There was so much advice, and all of it so different. Several people told me it would just happen, just like the way I hoped it would. Yet that seemed too good to be true - they were obviously not telling me some important part of the story. Then there was the advice that said put her on the toilet at regular intervals (which in my opinion isn't toilet training, it's catching an accident before it happens). There was the "leave the potty in the middle of the room" advice... but we'd tried that and she still couldn't be bothered. Treats didn't work, promises of stickers didn't work, dancing with ridiculous levels of joy didn't work.

It boiled down to one thing ultimately: she didn't want to. Physically she was ready (she'd been dry at night for weeks by the time she turned three), but mentally, something wasn't clicking. She just wasn't ready.

Then the Clothy and Dummy incident happened, and at that point I knew the advice I so wanted to believe might be right. When she was ready, she'd let me know. So I decided to back off a bit and change tactics.

I left a little carrot. We'd promised her a bike once we moved to Dubai. But there was a catch... she would only get it if she was no longer wearing nappies.

I felt horrible. Was I blackmailing my own daughter? I suppose I was, but I did it kindly and only because I knew she could do it and obviously needed the push.

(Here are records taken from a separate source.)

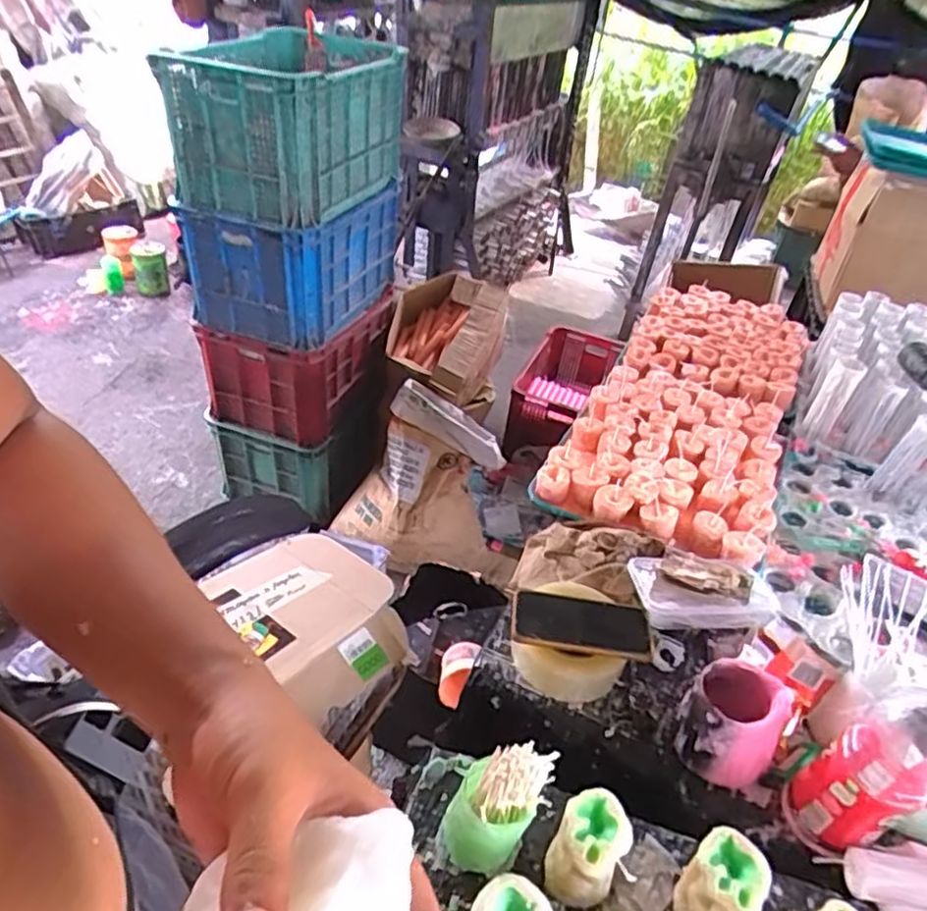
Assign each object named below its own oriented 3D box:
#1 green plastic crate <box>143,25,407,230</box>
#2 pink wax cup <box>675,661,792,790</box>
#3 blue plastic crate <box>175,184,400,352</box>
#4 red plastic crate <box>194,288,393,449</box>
[{"bbox_3d":[-0.367,-0.721,1.461,0.347,0.268,0.463,17,40,12],"label":"green plastic crate"},{"bbox_3d":[0.277,0.277,0.701,0.098,0.098,0.081,32,45,28],"label":"pink wax cup"},{"bbox_3d":[-0.389,-0.481,1.604,0.320,0.258,0.418,18,40,13],"label":"blue plastic crate"},{"bbox_3d":[-0.419,-0.265,1.761,0.336,0.249,0.409,15,39,9],"label":"red plastic crate"}]

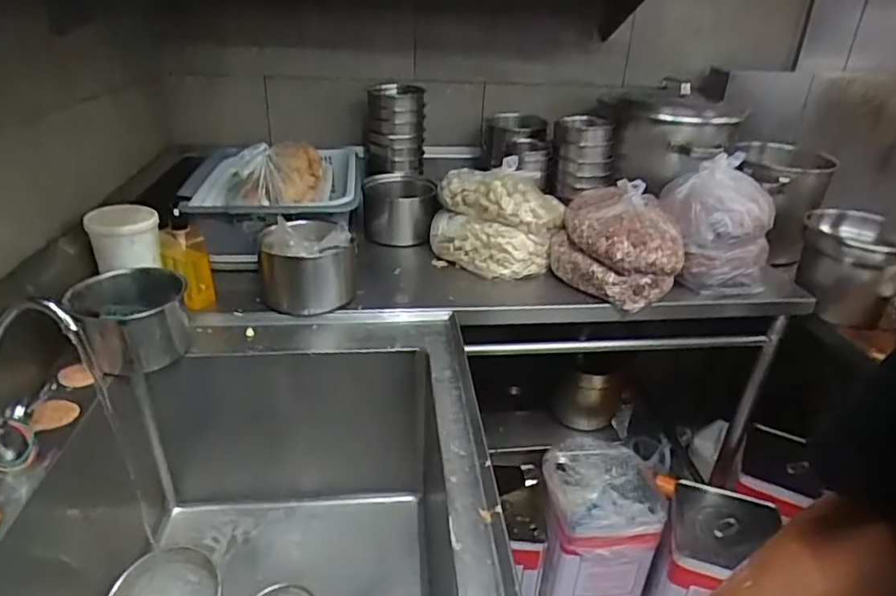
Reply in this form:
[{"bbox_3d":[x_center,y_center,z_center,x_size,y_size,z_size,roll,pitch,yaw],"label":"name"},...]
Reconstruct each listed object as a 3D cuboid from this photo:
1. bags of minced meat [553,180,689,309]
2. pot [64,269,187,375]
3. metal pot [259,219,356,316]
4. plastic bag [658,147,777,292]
[{"bbox_3d":[0.369,-0.124,1.247,0.258,0.181,0.236,18,31,28],"label":"bags of minced meat"},{"bbox_3d":[-0.530,0.035,0.980,0.169,0.127,0.143,-13,31,-29],"label":"pot"},{"bbox_3d":[-0.278,-0.060,1.156,0.179,0.152,0.167,-5,28,-16],"label":"metal pot"},{"bbox_3d":[0.582,-0.171,1.264,0.192,0.245,0.209,-3,28,-12],"label":"plastic bag"}]

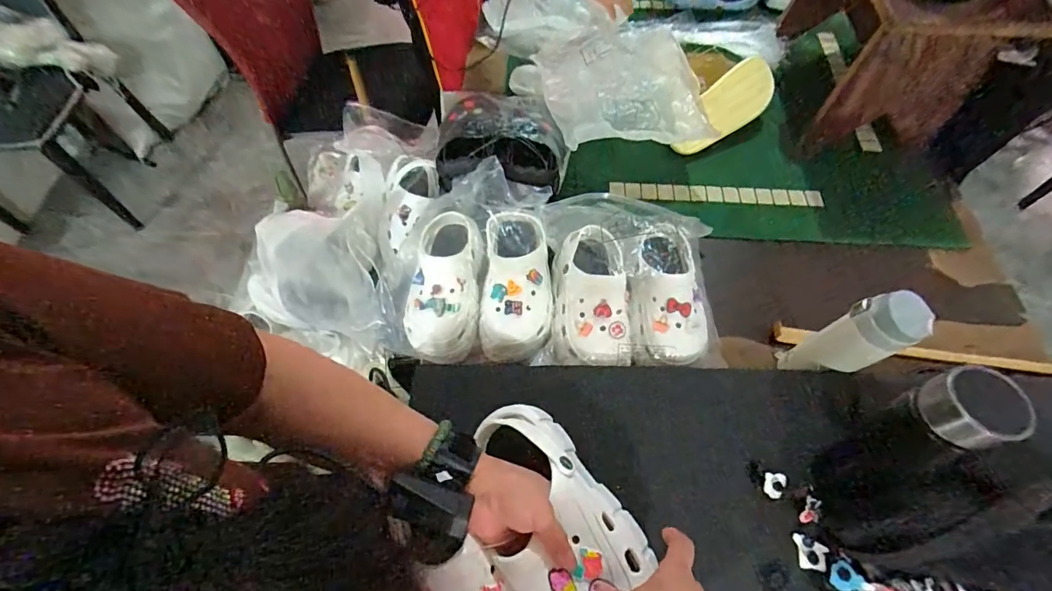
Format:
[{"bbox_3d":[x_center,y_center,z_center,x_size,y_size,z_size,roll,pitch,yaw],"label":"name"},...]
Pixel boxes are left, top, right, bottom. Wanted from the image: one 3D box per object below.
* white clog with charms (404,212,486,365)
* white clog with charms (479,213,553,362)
[{"bbox_3d":[-0.126,-0.024,0.697,0.117,0.074,0.233,5,60,5],"label":"white clog with charms"},{"bbox_3d":[-0.013,-0.016,0.701,0.107,0.077,0.233,2,78,3],"label":"white clog with charms"}]

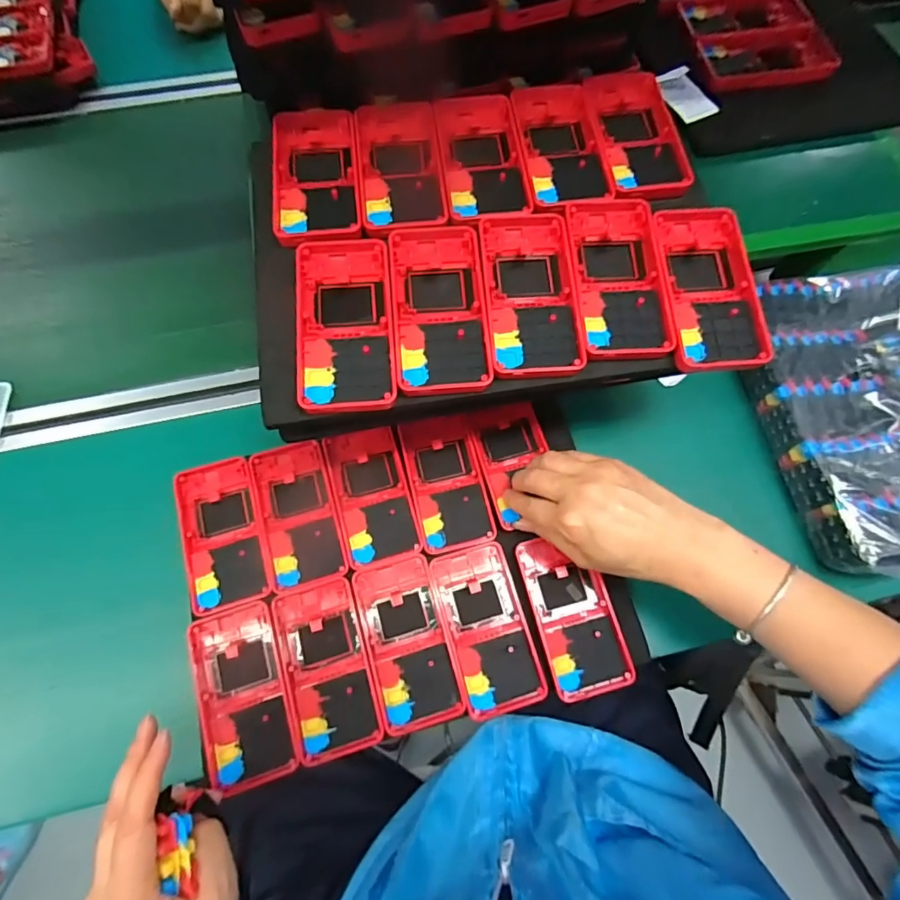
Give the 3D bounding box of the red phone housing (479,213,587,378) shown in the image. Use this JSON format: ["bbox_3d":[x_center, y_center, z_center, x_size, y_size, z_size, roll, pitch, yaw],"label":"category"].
[{"bbox_3d":[0.055,-0.111,0.339,0.061,0.012,0.126,-3,68,-4],"label":"red phone housing"}]

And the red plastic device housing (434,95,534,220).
[{"bbox_3d":[0.023,-0.232,0.383,0.060,0.012,0.136,-5,68,-4],"label":"red plastic device housing"}]

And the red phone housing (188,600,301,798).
[{"bbox_3d":[-0.153,0.181,0.366,0.062,0.020,0.121,-17,70,-7],"label":"red phone housing"}]

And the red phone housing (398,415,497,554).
[{"bbox_3d":[-0.003,0.026,0.424,0.063,0.010,0.118,-12,70,-6],"label":"red phone housing"}]

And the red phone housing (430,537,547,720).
[{"bbox_3d":[0.028,0.137,0.383,0.062,0.007,0.122,-15,70,-7],"label":"red phone housing"}]

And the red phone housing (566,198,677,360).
[{"bbox_3d":[0.118,-0.124,0.346,0.061,0.015,0.127,-2,68,-3],"label":"red phone housing"}]

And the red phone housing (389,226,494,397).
[{"bbox_3d":[-0.007,-0.099,0.336,0.061,0.018,0.128,-4,68,-4],"label":"red phone housing"}]

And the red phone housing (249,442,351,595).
[{"bbox_3d":[-0.127,0.052,0.411,0.062,0.011,0.124,-15,70,-7],"label":"red phone housing"}]

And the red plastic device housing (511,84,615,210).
[{"bbox_3d":[0.085,-0.238,0.388,0.060,0.016,0.133,-5,68,-4],"label":"red plastic device housing"}]

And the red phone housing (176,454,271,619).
[{"bbox_3d":[-0.187,0.066,0.405,0.061,0.011,0.124,-16,70,-7],"label":"red phone housing"}]

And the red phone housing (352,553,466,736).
[{"bbox_3d":[-0.034,0.146,0.380,0.060,0.015,0.122,-15,70,-7],"label":"red phone housing"}]

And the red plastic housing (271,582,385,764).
[{"bbox_3d":[-0.093,0.163,0.373,0.062,0.015,0.120,-16,70,-7],"label":"red plastic housing"}]

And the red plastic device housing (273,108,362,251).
[{"bbox_3d":[-0.100,-0.206,0.367,0.062,0.007,0.130,-6,69,-5],"label":"red plastic device housing"}]

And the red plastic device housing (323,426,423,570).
[{"bbox_3d":[-0.067,0.036,0.419,0.061,0.010,0.119,-15,70,-7],"label":"red plastic device housing"}]

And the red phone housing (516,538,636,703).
[{"bbox_3d":[0.097,0.128,0.386,0.062,0.013,0.119,-12,70,-5],"label":"red phone housing"}]

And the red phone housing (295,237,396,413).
[{"bbox_3d":[-0.070,-0.090,0.326,0.062,0.011,0.132,-4,68,-4],"label":"red phone housing"}]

I also told her that since she was being so good at not wetting her nappies overnight, she could do her morning wee on the toilet. She did that every day for a few weeks (with lots of clapping and dancing and hugs and the tiniest chocolates known to man). Then we told her she could also sit on the loo before bed, and that became a habit too. I told her that I knew she wanted to stop wearing nappies and this was a good way to do it: we'd become experts at doing morning and evening wee on the loo, and once we're really great at that, we can do some others on the loo too.

I know my daughter, she works well in stages. But she was also close to being mentally ready to let go of those wretched nappies, and she really, desperately wanted that bike!

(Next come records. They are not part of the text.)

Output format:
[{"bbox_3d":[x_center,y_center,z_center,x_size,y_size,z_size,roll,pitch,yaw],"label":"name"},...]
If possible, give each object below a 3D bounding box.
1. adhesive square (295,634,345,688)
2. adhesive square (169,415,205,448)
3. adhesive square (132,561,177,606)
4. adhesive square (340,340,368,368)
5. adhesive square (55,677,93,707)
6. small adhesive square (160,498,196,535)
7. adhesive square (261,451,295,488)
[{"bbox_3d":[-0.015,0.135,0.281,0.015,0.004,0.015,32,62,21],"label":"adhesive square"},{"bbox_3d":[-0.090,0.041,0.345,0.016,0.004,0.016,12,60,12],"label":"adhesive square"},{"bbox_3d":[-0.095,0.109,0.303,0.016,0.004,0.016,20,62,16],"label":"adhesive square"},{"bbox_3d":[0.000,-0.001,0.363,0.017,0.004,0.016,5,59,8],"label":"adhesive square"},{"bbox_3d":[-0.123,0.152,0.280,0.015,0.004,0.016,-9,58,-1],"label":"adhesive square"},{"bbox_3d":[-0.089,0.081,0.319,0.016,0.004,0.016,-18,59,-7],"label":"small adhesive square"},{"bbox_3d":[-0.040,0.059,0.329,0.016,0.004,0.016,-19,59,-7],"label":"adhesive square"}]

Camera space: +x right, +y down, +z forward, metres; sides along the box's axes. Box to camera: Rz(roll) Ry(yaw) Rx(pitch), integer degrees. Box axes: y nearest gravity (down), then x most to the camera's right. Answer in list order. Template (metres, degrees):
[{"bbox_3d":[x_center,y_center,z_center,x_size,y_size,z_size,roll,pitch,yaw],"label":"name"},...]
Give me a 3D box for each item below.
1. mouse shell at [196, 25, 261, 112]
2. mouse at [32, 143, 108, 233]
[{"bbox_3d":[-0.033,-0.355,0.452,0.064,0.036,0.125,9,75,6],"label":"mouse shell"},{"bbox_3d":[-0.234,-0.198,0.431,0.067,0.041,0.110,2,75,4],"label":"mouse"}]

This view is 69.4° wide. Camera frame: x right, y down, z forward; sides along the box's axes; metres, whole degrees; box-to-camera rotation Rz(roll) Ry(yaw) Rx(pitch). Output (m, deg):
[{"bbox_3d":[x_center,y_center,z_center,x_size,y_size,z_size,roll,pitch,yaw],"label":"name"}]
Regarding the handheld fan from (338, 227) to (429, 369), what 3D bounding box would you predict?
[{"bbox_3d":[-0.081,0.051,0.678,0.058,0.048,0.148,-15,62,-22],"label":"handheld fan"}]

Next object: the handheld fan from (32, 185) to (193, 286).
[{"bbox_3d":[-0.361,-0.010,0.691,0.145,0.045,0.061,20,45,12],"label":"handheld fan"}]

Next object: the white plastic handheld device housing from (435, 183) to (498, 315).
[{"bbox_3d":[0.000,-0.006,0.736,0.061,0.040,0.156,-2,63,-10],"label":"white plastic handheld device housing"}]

Less than two weeks after she turned three, on the 11th February, she woke up and told me she wanted to go to school in panties.

This was what I'd dreamed about and yet there I was trying to convince her otherwise. She wouldn't have it. She was going to school in panties that day. I quickly put together a bag with a change of clothes for her to take with her to school... there was not a shred of doubt that it would be used that day.

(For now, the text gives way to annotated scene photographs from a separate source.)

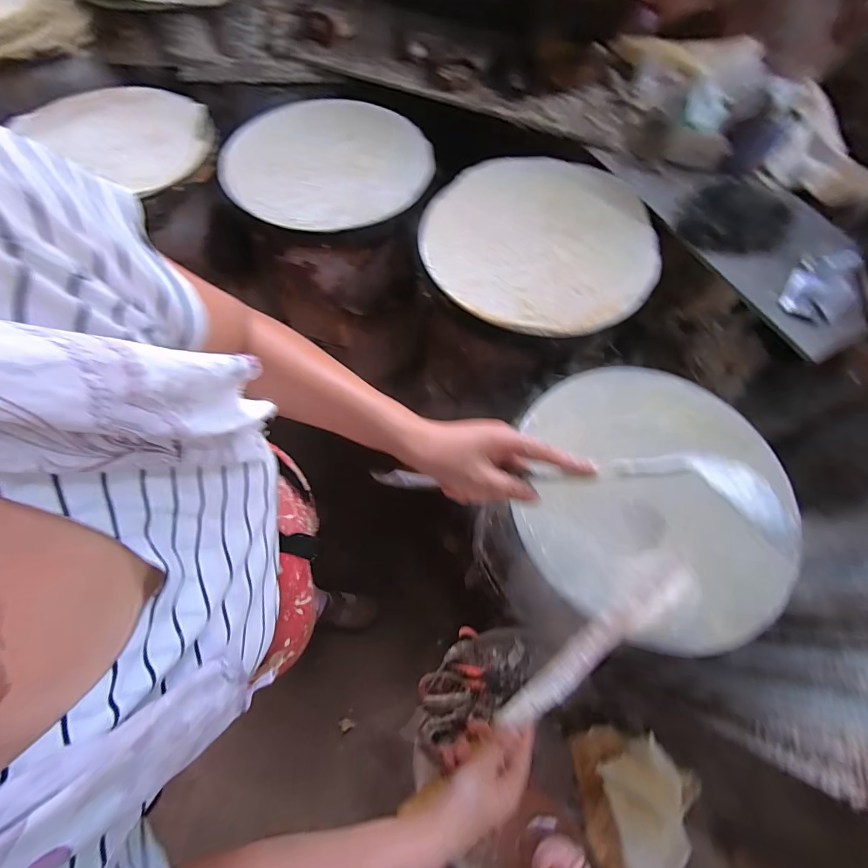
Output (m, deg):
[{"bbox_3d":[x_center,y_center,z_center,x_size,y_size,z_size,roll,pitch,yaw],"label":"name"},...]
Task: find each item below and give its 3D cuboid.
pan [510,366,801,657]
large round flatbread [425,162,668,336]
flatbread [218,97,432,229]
[{"bbox_3d":[0.270,0.065,0.510,0.301,0.060,0.349,12,66,4],"label":"pan"},{"bbox_3d":[0.167,-0.314,0.652,0.356,0.020,0.360,0,66,-1],"label":"large round flatbread"},{"bbox_3d":[-0.190,-0.501,0.742,0.359,0.017,0.358,0,66,-1],"label":"flatbread"}]

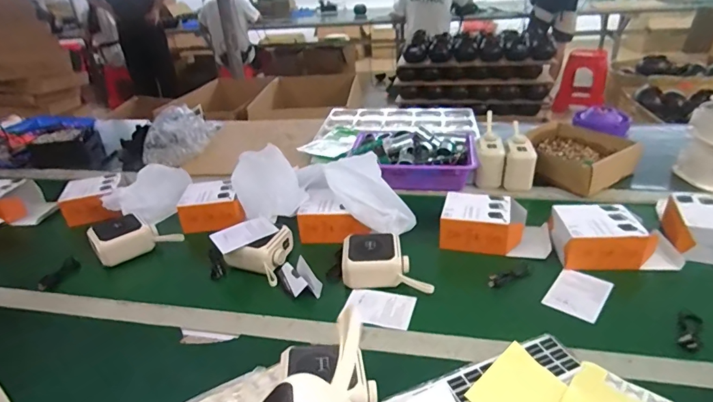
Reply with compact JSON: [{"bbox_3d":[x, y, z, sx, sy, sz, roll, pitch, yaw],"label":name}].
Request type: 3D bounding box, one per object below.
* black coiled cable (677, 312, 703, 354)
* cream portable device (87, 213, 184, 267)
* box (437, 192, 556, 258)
[{"bbox_3d":[0.425,0.162,0.548,0.025,0.014,0.076,23,36,32],"label":"black coiled cable"},{"bbox_3d":[-0.410,0.071,0.804,0.151,0.065,0.076,-14,33,-26],"label":"cream portable device"},{"bbox_3d":[0.239,0.043,0.746,0.178,0.074,0.096,5,32,17],"label":"box"}]

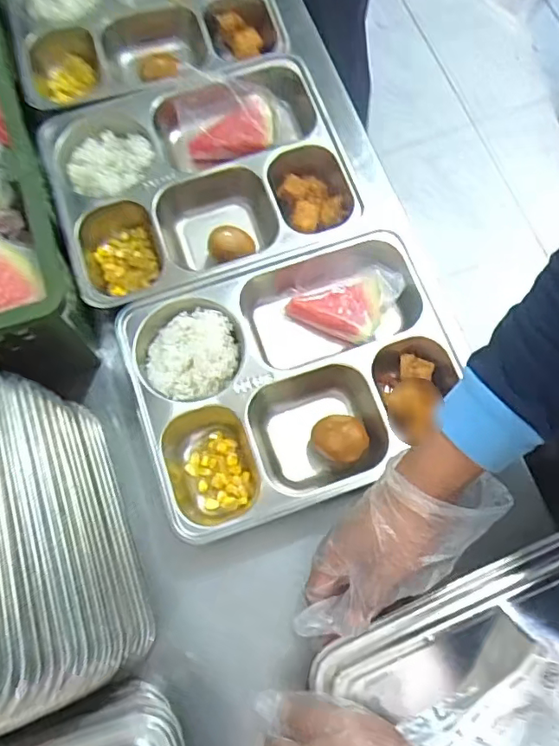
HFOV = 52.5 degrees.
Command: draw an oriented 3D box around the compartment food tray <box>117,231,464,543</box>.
[{"bbox_3d":[0.014,0.004,0.519,0.283,0.055,0.219,-19,74,-6],"label":"compartment food tray"}]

But when I picked her up after school, she was still in her uniform. Cue gobsmacked me. However, her teachers told me, she had been to the loo and hadn't done anything. She had last gone to the loo at 7am. This was 1pm. I had to get home FAST.

We didn't make it. Remember the smashed sunglasses incident? Yeah, the "distraction" was me hearing Emily go "uh-oh" as she let it all go on the pavement beside the car (thankfully not IN the car!)

The problem had been obvious. She used a toilet training seat at home, but there was no training seat at school. She was terrified she would fall in. So we got home and I made the training seat disappear. I showed her what needed to be done and I had to help hold her up at first, but by the evening she was sitting on the toilet alone without assistance.

She went to school in underpants again the next day and there were no accidents at all. Nor were there the next day or the next or the days after that. Her first accident was two weeks later in the middle of an indoor play area as I sat and told Maureen (of Island Fairy) how in awe I was of Emily for doing exactly what I'd dreamed she'd do. And to add insult to injury, I'd forgotten to pack socks into her change of clothes bag so Maureen had to let us have Robin's!

But there haven't really been any accidents since and two weeks after we moved to Dubai, she even stopped using pull-ups at night (which she was only using because I was worried about her wetting the hotel bed).

So there you have it. When people (and now I) tell you it can happen overnight, that they just need to be ready, just wait for them to decide they want to do it.... believe it. It's pretty incredible. As with so many other things, be firm, guide them, but let them lead the way.


She got her bike the day after we landed in Dubai. I was still so jetlagged, I barely remember it happening.